While electronic product prices have remained relatively stable in the face of increasing functionality thanks to cost savings from miniaturisation and automated assembly, manufacturers must have visibility across their production floor to maintain profit margins. This means product inspections at each manufacturing node and closed loop control of automated assembly processes must be performed successfully before additional labour and energy are expended on defective products.
At the same time, manufacturers face a greater regulatory burden to track their products and validate environmental compliance as well as the need to limit liability from product recalls caused by defective components from secondary suppliers. In each of these cases, machine vision product tracking is at the cutting edge of the enterprise network, tracking all products throughout the manufacturing process and providing management with the data they need to optimize production while protecting their company from financial risks.
The better and more precise the traceability system in an electronics manufacturing process, the faster problems can be identified and resolved.
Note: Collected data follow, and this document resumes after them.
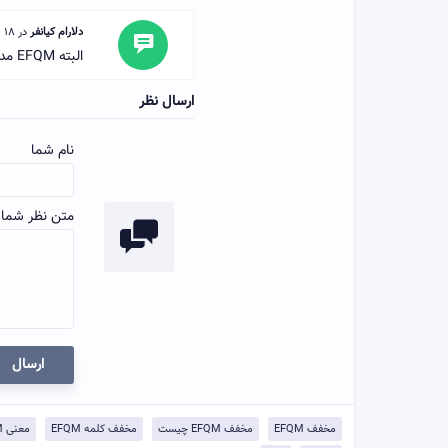
دلارام کیانفر
در 18 مرداد 1400 گفته:
البته EFQM مدل تعالی سازمانی است
ارسال نظر
نام شما
متن نظر شما:
ارسال
مخفف EFQM
مخفف EFQM چیست
مخفف کلمه EFQM
معنی EFQM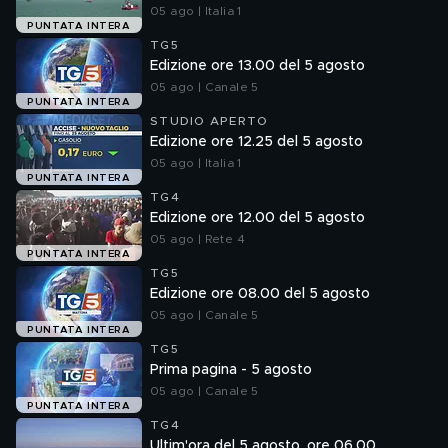
05 ago | Italia 1
PUNTATA INTERA
TG5
Edizione ore 13.00 del 5 agosto
05 ago | Canale 5
PUNTATA INTERA
STUDIO APERTO
Edizione ore 12.25 del 5 agosto
05 ago | Italia 1
PUNTATA INTERA
TG4
Edizione ore 12.00 del 5 agosto
05 ago | Rete 4
PUNTATA INTERA
TG5
Edizione ore 08.00 del 5 agosto
05 ago | Canale 5
PUNTATA INTERA
TG5
Prima pagina - 5 agosto
05 ago | Canale 5
PUNTATA INTERA
TG4
Ultim'ora del 5 agosto, ore 06.00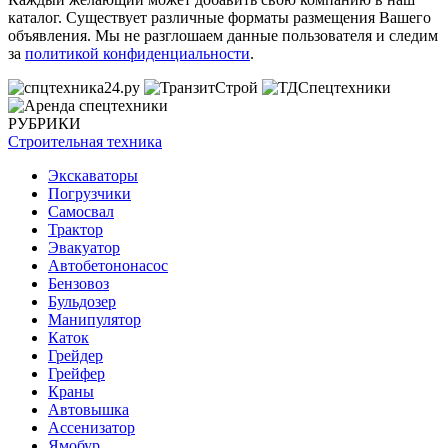
каталог. Существует различные форматы размещения Вашего
объявления. Мы не разглошаем данные пользователя и следим
за
политикой конфиденциальности
.
РУБРИКИ
Строительная техника
Экскаваторы
Погрузчики
Самосвал
Трактор
Эвакуатор
Автобетононасос
Бензовоз
Бульдозер
Манипулятор
Каток
Грейдер
Грейфер
Краны
Автовышка
Ассенизатор
Ямобур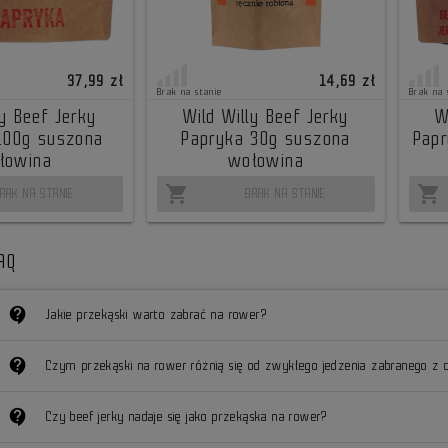
37,99 zł
14,69 zł
Brak na stanie
Brak na 
ly Beef Jerky
Wild Willy Beef Jerky
W
100g suszona
Papryka 30g suszona
Papr
łowina
wołowina
shopping_cart
shopping_cart
RAK NA STANIE
BRAK NA STANIE
AQ
contact_support
Jakie przekąski warto zabrać na rower?
contact_support
Czym przekąski na rower różnią się od zwykłego jedzenia zabranego z
contact_support
Czy beef jerky nadaje się jako przekąska na rower?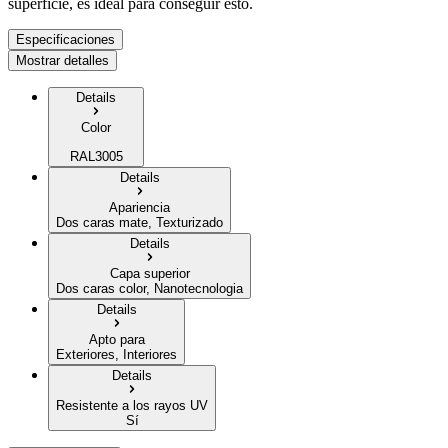
superficie, es ideal para conseguir esto.
Especificaciones
Mostrar detalles
Details
Color
RAL3005
Details
Apariencia
Dos caras mate, Texturizado
Details
Capa superior
Dos caras color, Nanotecnologia
Details
Apto para
Exteriores, Interiores
Details
Resistente a los rayos UV
Sí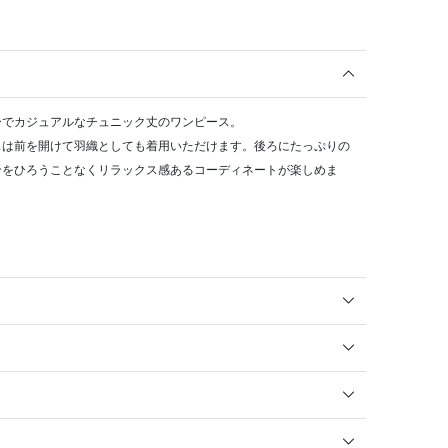
ーでカジュアルなチュニック丈のワンピース。
スは前を開けて羽織としても着用いただけます。後ろにたっぷりの
ンをひろうことなくリラックス感あるコーディネートが楽しめま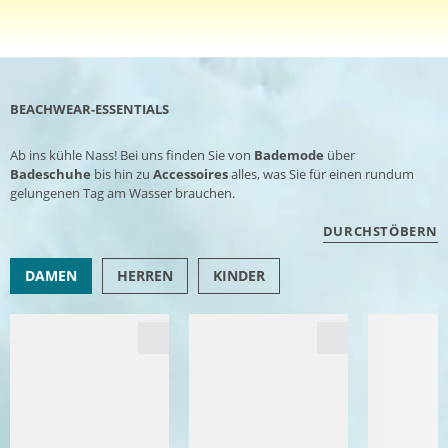
BEACHWEAR-ESSENTIALS
Ab ins kühle Nass! Bei uns finden Sie von
Bademode
über
Badeschuhe
bis hin zu
Accessoires
alles, was Sie für einen rundum
gelungenen Tag am Wasser brauchen.
DURCHSTÖBERN
DAMEN
HERREN
KINDER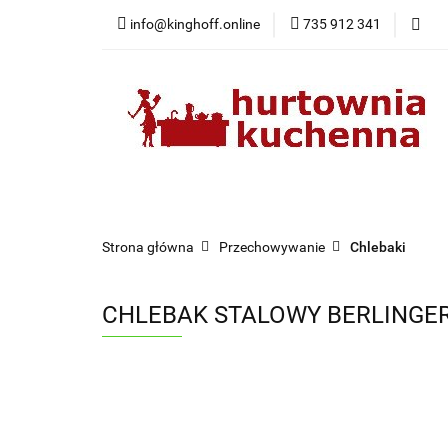
info@kinghoff.online
735 912 341
Kategorie
Kategorie
Nowości
Bestsellery
Pr
Strona główna
Przechowywanie
Chlebaki
CHLEBAK STALOWY BERLINGER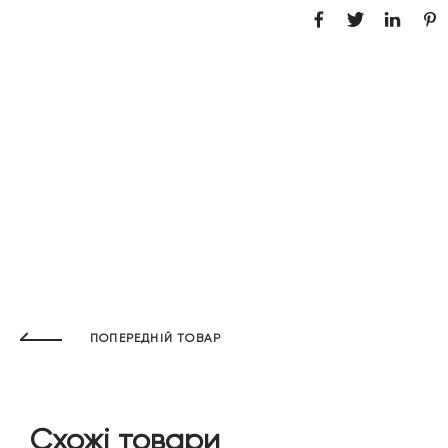
ПОПЕРЕДНІЙ ТОВАР
Схожі товари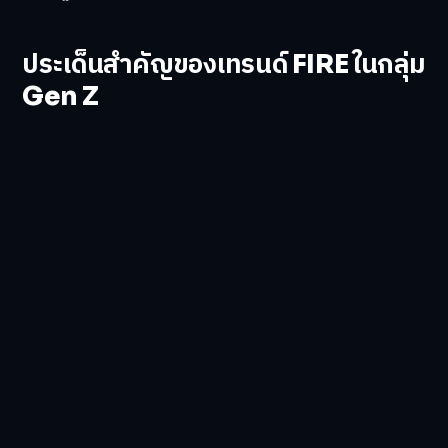
ประเด็นสำคัญของเทรนด์ FIRE ในกลุ่ม
Gen Z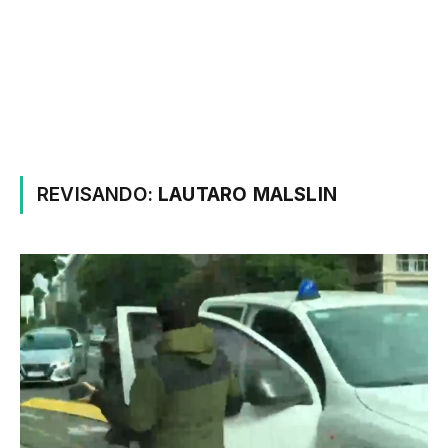
REVISANDO:
LAUTARO MALSLIN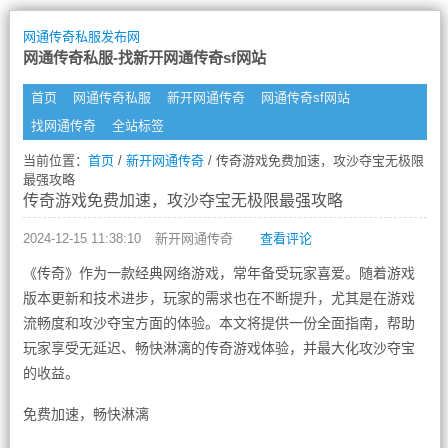
网通传奇私服发布网
网通传奇私服-找新开网通传奇sf网站
首页
网通传奇私服
新开网通传奇
网通传奇sf网站
找网通传奇
全站标签
当前位置：
首页
/
新开网通传奇
/ 传奇游戏免费加速，攻沙夺宝无极限
最强攻略
传奇游戏免费加速，攻沙夺宝无极限最强攻略
2024-12-15 11:38:10
新开网通传奇
查看评论
《传奇》作为一款经典网络游戏，常年备受玩家喜爱。随着游戏
版本更新和技术进步，玩家的需求也在不断提升，尤其是在游戏
流畅度和攻沙夺宝方面的体验。本文将提供一份全面指南，帮助
玩家享受无延迟、畅快淋漓的传奇游戏体验，并最大化攻沙夺宝
的收益。
免费加速，畅快淋漓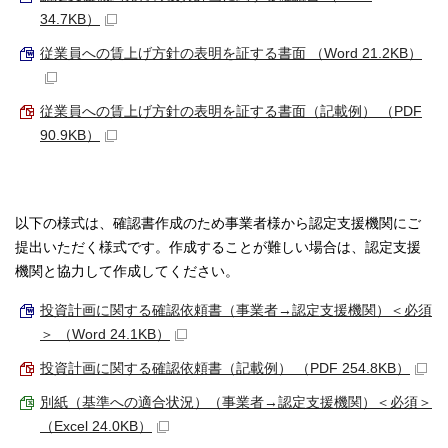
34.7KB）
従業員への賃上げ方針の表明を証する書面 （Word 21.2KB）
従業員への賃上げ方針の表明を証する書面（記載例） （PDF
90.9KB）
以下の様式は、確認書作成のため事業者様から認定支援機関にご
提出いただく様式です。作成することが難しい場合は、認定支援
機関と協力して作成してください。
投資計画に関する確認依頼書（事業者→認定支援機関）＜必須
＞ （Word 24.1KB）
投資計画に関する確認依頼書（記載例） （PDF 254.8KB）
別紙（基準への適合状況）（事業者→認定支援機関）＜必須＞
（Excel 24.0KB）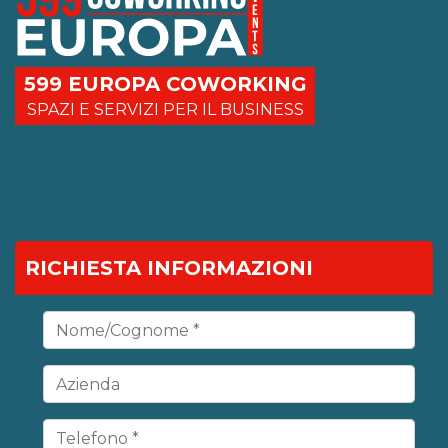
599 EUROPA COWORKING
SPAZI E SERVIZI PER IL BUSINESS
RICHIESTA INFORMAZIONI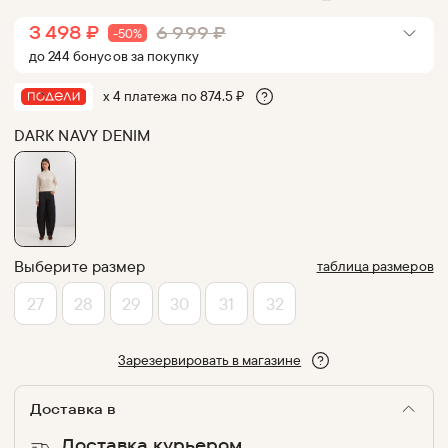
3 498
₽
6 999
₽
-
50
%
до
244
бонус
ов
за покупку
х 4 платежа по
874.5
₽
DARK NAVY DENIM
Выберите размер
таблица размеров
27
28
29
30
31
32
Зарезервировать в магазине
Доставка в
Доставка курьером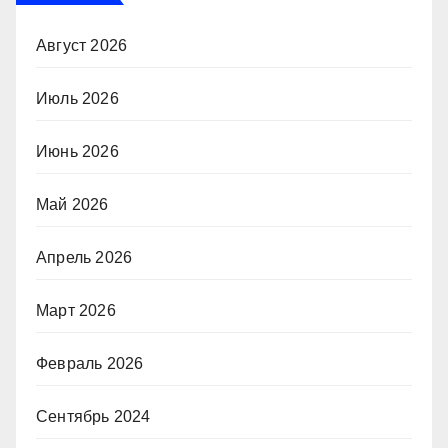
Август 2026
Июль 2026
Июнь 2026
Май 2026
Апрель 2026
Март 2026
Февраль 2026
Сентябрь 2024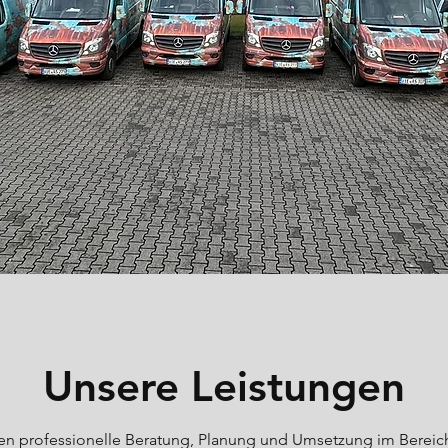
Unsere Leistungen
nen professionelle Beratung, Planung und Umsetzung im Bereic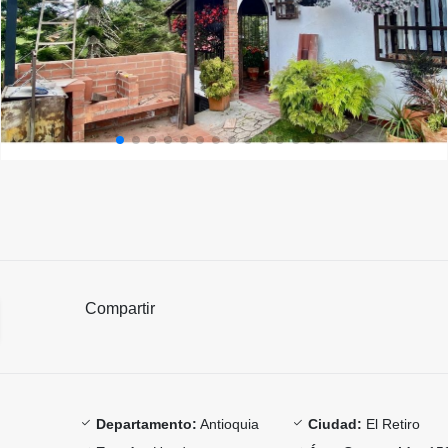
Compartir
Departamento:
Antioquia
Ciudad:
El Retiro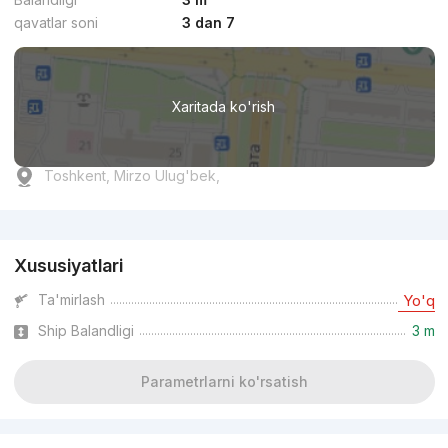
qavatlar soni
3 dan 7
Xaritada ko'rish
Toshkent, Mirzo Ulug'bek,
Reklama
Xususiyatlari
Ta'mirlash
Yo'q
Ship Balandligi
3 m
Parametrlarni ko'rsatish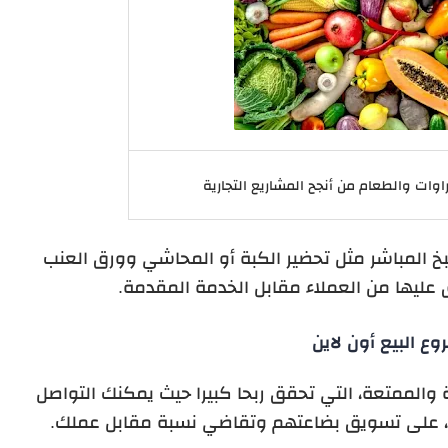
وات والطعام من أنجح المشاريع التجارية
خ المباشر مثل تحضير الكبة أو المحاشي وورق العنب
عليها من العملاء مقابل الخدمة المقدمة.
ع البيع أون لاين
ة والممتعة، التي تحقق ربحا كبيرا حيث يمكنك التواصل
، على تسويق بضاعتهم وتقاضي نسبة مقابل عملك.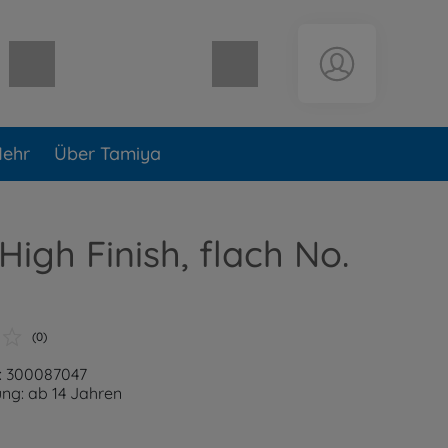
Warenkorb leer
ehr
Über Tamiya
 High Finish, flach No.
(0)
: 300087047
ng: ab 14 Jahren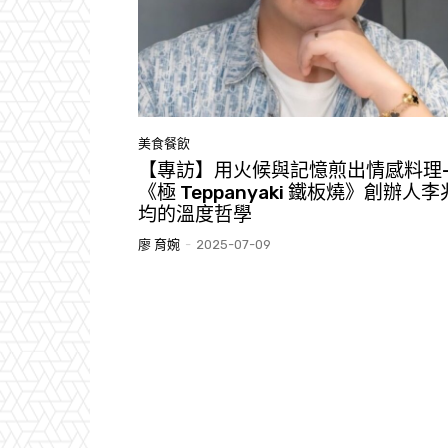
美食餐飲
【專訪】用火候與記憶煎出情感料理
《極 Teppanyaki 鐵板燒》創辦人李
均的溫度哲學
廖 育婉
-
2025-07-09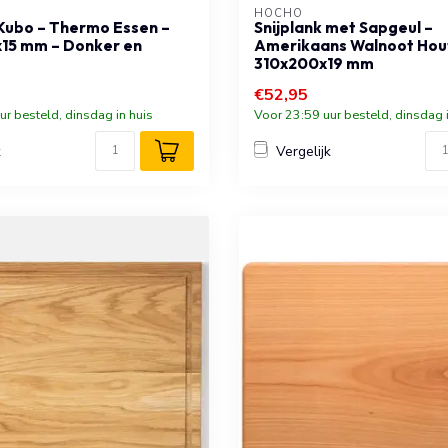
HOCHO
 Kubo – Thermo Essen –
Snijplank met Sapgeul –
15 mm – Donker en
Amerikaans Walnoot Hou
310x200x19 mm
€52,95
ur besteld, dinsdag in huis
Voor 23:59 uur besteld, dinsdag i
k
Vergelijk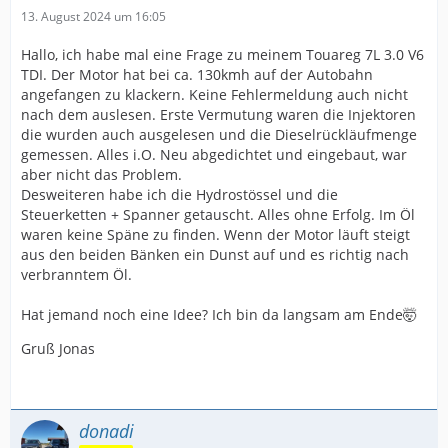
13. August 2024 um 16:05
Hallo, ich habe mal eine Frage zu meinem Touareg 7L 3.0 V6
TDI. Der Motor hat bei ca. 130kmh auf der Autobahn
angefangen zu klackern. Keine Fehlermeldung auch nicht
nach dem auslesen. Erste Vermutung waren die Injektoren
die wurden auch ausgelesen und die Dieselrückläufmenge
gemessen. Alles i.O. Neu abgedichtet und eingebaut, war
aber nicht das Problem.
Desweiteren habe ich die Hydrostössel und die
Steuerketten + Spanner getauscht. Alles ohne Erfolg. Im Öl
waren keine Späne zu finden. Wenn der Motor läuft steigt
aus den beiden Bänken ein Dunst auf und es richtig nach
verbranntem Öl.
Hat jemand noch eine Idee? Ich bin da langsam am Ende🤯
Gruß Jonas
donadi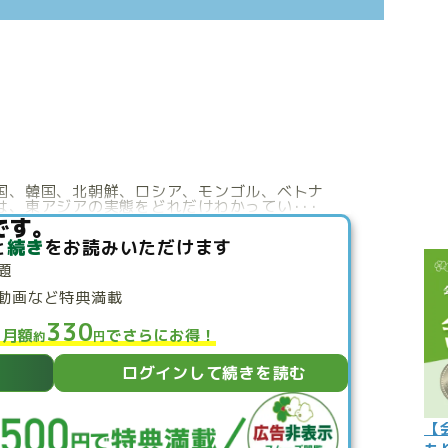
こぼれ話
過去の世
過去の日
限定イベ
人生力の
国、韓国、北朝鮮、ロシア、モンゴル、ベトナ
、東アジアの実態をどれだけわかってい･･･
宇宙から
です。
と
続き
をお読みいただけます
よくある質
題
動画など特典満載
330
と月額
でさらにお得！
約
円
ログインして続きを読む
【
Machine vision helps manage the supply chain in four ways such as improves management of work in process, reduces inventory, optimises availability and use of production tools and minimises distribution of non-conforming products.
With capacitors and other passive components measured in the microns and critical dimensions of semiconductors measured in nanometers, automated machine vision offers the only cost-effective way to check the quality of semiconductor components and electronic assemblies. When combined with direct automated signal testing, machine vision puts manufacturers in control of each step in the electronic manufacturing process—from incoming component inspection, to assembly, packaging and shipping.
Furthermore, machine vision’s ability to read 2D data codes on components and JEDEC tray symbols give OEMs the capability to view and manage their entire supply chain, resulting in lean, profit-driven electronic enterprises for today’s fast-moving markets.